Pixels: Disposable Linux Containers for AI Coding Agents

The rise of AI coding agents has created a new challenge: how to provide these autonomous software developers with safe, isolated environments that can be quickly provisioned and discarded. Enter Pixels, a CLI tool that spins up disposable Linux containers specifically designed for AI coding agents, powered by TrueNAS and Incus.

The Container Lifecycle Problem

Traditional development environments present several issues when used with AI agents. They're often resource-intensive, difficult to reset to a clean state, and pose security risks when granting autonomous agents access to your local machine. Pixels addresses these challenges by treating containers as ephemeral resources that can be created, used, and destroyed with minimal overhead.

The tool manages the entire container lifecycle through a straightforward command-line interface. You can create new containers with specific resource allocations, start and stop them as needed, and permanently destroy them when they're no longer required. Each container is automatically prefixed with px- internally, though you interact with them using simple names.

Sandboxed Environments with Built-in Tools

What sets Pixels apart is its focus on AI coding workflows. When you create a new container, it comes pre-loaded with a curated set of development tools. The provisioning process automatically installs SSH keys, configures DNS via systemd-resolved, and sets up environment variables. More importantly, it installs development tools like mise (a polyglot version manager), Node.js LTS, and popular AI coding assistants including Claude Code, Codex, and OpenCode.

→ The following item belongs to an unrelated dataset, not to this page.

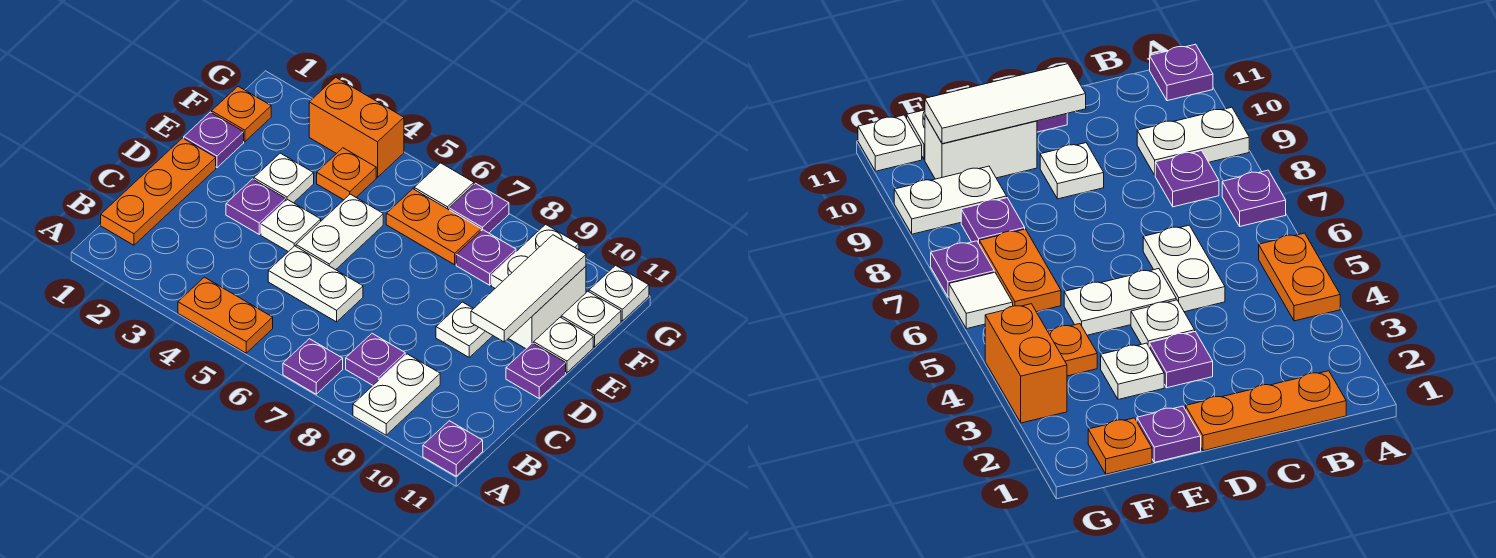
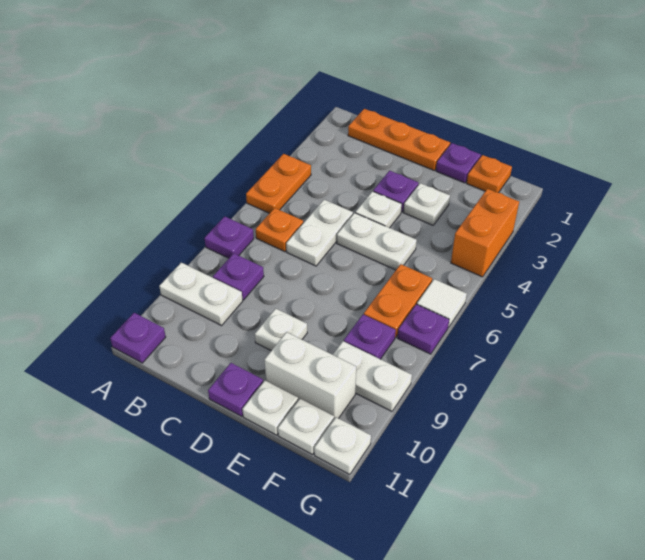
white tile D10:F10 level 2 -> none
orange plate F4 level 1 -> orange plate B6 level 1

This provisioning happens asynchronously through a background systemd service, meaning you can start working immediately while the tools install in the background. For situations where you need everything ready before starting, the --console flag waits for provisioning to complete before dropping you into an interactive shell.

Checkpoint-Based State Management

One of Pixels' most powerful features is its use of ZFS snapshots for state management. Each container's root filesystem can be checkpointed at any time, creating a point-in-time snapshot that can be restored later. This is particularly useful for AI agents that might need to experiment with different approaches or revert to a known good state after encountering issues.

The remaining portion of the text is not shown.